Filho único, a mãe nunca quis dizer o nome do seu pai. Tinha
algumas desconfianças, ouvia comentários, mas nunca soube nada de concreto.
Descobrira com uma tia quais os homens que tinham tido um namoro, ou um
relacionamento com a mãe no passado e procurou ver neles semelhanças físicas,
trejeitos. Não percebeu nada, nunca um
gesto, um olhar diferente por parte deles. Na carteira de identidade somente o nome da mãe. Sempre que a
apresentava, colocava o dedo sobre a lacuna, na tentativa vã de não perceberem
que ele não tinha um pai. Quando criança, em véspera do dia dos pais, quando se
trabalhava em sala de aula na construção de trabalhos manuais para dar de
presente, ia até a professora e pedia pra sair. Preferia ficar no pátio,
sentado nos bancos do colégio ou ir embora mais cedo. Tinha nojo dessas
demonstrações piegas de afeto.
A mãe insistia que ele retornasse, estava com muitas
saudades. Fazia-se de vítima, dizendo que
ele era a única razão de sua vida, se não estavam juntos,não tinha motivos pra viver. Isso o irritava muito. Odiava quando ela começava
com essas chantagens emocionais e com eles obtinha somente um efeito contrario:
ao invés de fazê-lo aproximar-se,
afastava ainda mais. Odiava cobranças!
A porta do restaurante se abre e uma senhora de uns sessenta
anos entra sozinha. Bem vestida, cabelos curtos e ondulados cuidadosamente
penteados... Por um momento pensa ser a mãe, leva um susto. Logo se recupera e
dirige-se a cliente polidamente como sua profissão exige, e com o cardápio na
mão lhe indica uma mesa à janela. Ela senta de costas para as outras mesas e seu
olhar se perde na paisagem da rua.
Num inglês perfeito ela pede uma taça de vinho tinto e seco.

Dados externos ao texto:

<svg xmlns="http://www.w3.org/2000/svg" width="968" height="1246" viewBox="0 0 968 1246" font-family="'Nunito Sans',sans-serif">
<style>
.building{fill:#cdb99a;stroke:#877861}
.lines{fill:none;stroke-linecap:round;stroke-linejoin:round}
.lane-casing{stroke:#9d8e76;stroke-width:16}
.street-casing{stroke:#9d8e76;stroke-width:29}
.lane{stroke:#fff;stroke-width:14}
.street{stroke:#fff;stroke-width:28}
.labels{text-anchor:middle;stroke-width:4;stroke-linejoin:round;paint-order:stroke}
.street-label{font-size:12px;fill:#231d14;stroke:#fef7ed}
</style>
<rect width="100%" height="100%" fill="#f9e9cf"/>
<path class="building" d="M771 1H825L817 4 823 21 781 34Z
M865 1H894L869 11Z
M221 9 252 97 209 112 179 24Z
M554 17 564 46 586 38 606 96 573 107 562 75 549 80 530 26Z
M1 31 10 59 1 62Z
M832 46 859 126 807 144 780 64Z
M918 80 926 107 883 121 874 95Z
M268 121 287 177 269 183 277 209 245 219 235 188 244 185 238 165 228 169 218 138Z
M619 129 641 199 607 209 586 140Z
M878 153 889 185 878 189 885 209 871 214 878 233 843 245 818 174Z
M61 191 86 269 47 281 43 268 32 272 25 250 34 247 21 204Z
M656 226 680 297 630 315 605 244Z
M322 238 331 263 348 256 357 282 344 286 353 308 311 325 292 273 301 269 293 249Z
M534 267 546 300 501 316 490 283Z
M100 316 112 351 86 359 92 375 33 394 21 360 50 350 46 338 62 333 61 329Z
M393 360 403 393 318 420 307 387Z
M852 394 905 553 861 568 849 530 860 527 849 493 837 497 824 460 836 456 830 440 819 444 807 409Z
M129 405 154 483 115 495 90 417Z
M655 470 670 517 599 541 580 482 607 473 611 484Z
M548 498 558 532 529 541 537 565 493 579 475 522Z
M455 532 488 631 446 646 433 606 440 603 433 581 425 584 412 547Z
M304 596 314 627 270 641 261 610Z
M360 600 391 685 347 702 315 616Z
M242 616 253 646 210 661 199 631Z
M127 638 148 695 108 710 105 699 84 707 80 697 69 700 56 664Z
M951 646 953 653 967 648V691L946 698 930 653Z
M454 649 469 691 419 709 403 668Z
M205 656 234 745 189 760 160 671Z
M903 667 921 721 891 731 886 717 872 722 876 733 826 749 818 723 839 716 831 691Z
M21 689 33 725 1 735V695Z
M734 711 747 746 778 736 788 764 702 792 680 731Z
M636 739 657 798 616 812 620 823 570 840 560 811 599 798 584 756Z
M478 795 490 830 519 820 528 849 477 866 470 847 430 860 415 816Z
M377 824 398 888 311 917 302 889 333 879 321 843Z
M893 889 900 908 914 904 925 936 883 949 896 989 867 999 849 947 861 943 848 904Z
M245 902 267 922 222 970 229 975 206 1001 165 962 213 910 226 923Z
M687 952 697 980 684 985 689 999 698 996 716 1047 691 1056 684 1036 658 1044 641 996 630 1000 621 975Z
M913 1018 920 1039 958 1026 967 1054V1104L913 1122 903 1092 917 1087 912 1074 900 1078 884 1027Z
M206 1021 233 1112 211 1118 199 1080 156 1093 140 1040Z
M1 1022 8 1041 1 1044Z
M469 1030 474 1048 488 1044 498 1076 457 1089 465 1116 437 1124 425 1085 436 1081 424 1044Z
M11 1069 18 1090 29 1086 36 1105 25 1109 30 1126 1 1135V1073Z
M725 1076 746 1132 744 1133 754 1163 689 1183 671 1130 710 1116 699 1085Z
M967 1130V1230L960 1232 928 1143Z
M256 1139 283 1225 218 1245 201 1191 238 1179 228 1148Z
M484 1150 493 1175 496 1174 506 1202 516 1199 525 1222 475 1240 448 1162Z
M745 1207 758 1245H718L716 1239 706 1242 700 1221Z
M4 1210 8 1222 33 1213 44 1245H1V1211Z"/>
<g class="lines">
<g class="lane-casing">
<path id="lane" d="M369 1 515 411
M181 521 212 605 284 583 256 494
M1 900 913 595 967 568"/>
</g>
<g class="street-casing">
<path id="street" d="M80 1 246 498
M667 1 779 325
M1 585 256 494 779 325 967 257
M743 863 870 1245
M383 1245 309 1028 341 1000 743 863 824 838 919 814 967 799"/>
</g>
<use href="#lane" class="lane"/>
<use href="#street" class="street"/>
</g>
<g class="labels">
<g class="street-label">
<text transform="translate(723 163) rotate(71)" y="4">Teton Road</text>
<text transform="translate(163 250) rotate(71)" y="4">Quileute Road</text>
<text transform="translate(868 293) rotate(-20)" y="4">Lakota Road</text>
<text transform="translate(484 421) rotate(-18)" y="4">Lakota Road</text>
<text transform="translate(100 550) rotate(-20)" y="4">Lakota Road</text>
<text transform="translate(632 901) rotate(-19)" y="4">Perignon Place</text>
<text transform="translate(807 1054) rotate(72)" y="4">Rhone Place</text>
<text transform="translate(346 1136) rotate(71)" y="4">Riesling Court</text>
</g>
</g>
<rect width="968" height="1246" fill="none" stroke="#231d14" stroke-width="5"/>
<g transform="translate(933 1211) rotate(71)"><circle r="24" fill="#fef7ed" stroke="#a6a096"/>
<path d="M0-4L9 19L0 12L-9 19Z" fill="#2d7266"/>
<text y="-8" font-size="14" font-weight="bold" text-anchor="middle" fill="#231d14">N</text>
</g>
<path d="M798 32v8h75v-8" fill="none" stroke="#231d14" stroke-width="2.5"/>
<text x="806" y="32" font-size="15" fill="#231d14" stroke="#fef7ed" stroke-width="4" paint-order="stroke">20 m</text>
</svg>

Ele se admira de como ela lembra a sua
mãe. Nem anota o pedido. Àquela hora ainda tem poucos clientes. Confia
na sua memória. Vai até o bar e ele mesmo serve a taça e enche quase até a
borda. Leva o vinho e ao entregá-lo sente uma fisgada no peito:
“Incrível como ela é parecida com a mãe!” –pensa. Por um momento imagina vê-la
ali, em carne e osso na sua frente.
A senhora inclina a taça suavemente de modo a visualizar
melhor a superfície na qual mergulha. Coloca o nariz junto à boca da taça e
cheira vigorosamente, uma narina e depois a outra, sempre de olhos fechados. Viaja com o aroma. Volta
no tempo para as férias das crianças quando
esteve ali naquela mesma cidade há
muitos anos atrás com os filhos pequenos
e o marido. Ela e Jean Carlo
comemoravam dez anos de casamento, doze juntos. Foram os melhores
anos de sua vida. Tempos que não voltam mais. Suspira e leva o copo a boca,
sorvendo um grande gole.
Fecha os olhos, sente o sabor
da bebida, vê o marido
sorrindo com um copo de vinho tinto na mão, naquela mesa, naquele
ambiente. Atrás dele o casal de filhos corre
brincando. Chega a ouvir suas
risadas. Brinda com ele e bebe mais um pouco. Sorri sozinha. Vira-se para frente e percebe o garçom com os
olhos fixados, perdidos nela. Ele lembra o seu filho que não vê há mais de dois
anos, desde o enterro do pai. A nora
conseguiu o que queria. Inventou viagens nos últimos dois anos bem no dia das
mães para que ele estivesse longe. Até
os netos não gostam dela. Olha pra rua e
bebe mais um gole. Precisa comer, não come desde o café da manhã do hotel. Não sente fome, vai
empurrar o jantar...
Faz um gesto para o garçom
ali perto e pede um prato qualquer. Algo nele, talvez o olhar, ou o
cabelo, lembra o filho há uns dez anos atrás, quando ainda estava solteiro,
quando ainda gostava dela... Ele indica o prato da casa, diz ser delicioso. Sem
dissipar a tristeza atrás do olhar, ela aceita a sugestão e lhe entrega o
cardápio, pedindo outro copo de vinho.
Nove horas da noite, agora que o sol vai começar a se
esconder. O sol vermelho enfraquece com o vento. O que os filhos estarão
fazendo a essa hora no Brasil? Marcelo nem sabe que viajou, somente a Márcia.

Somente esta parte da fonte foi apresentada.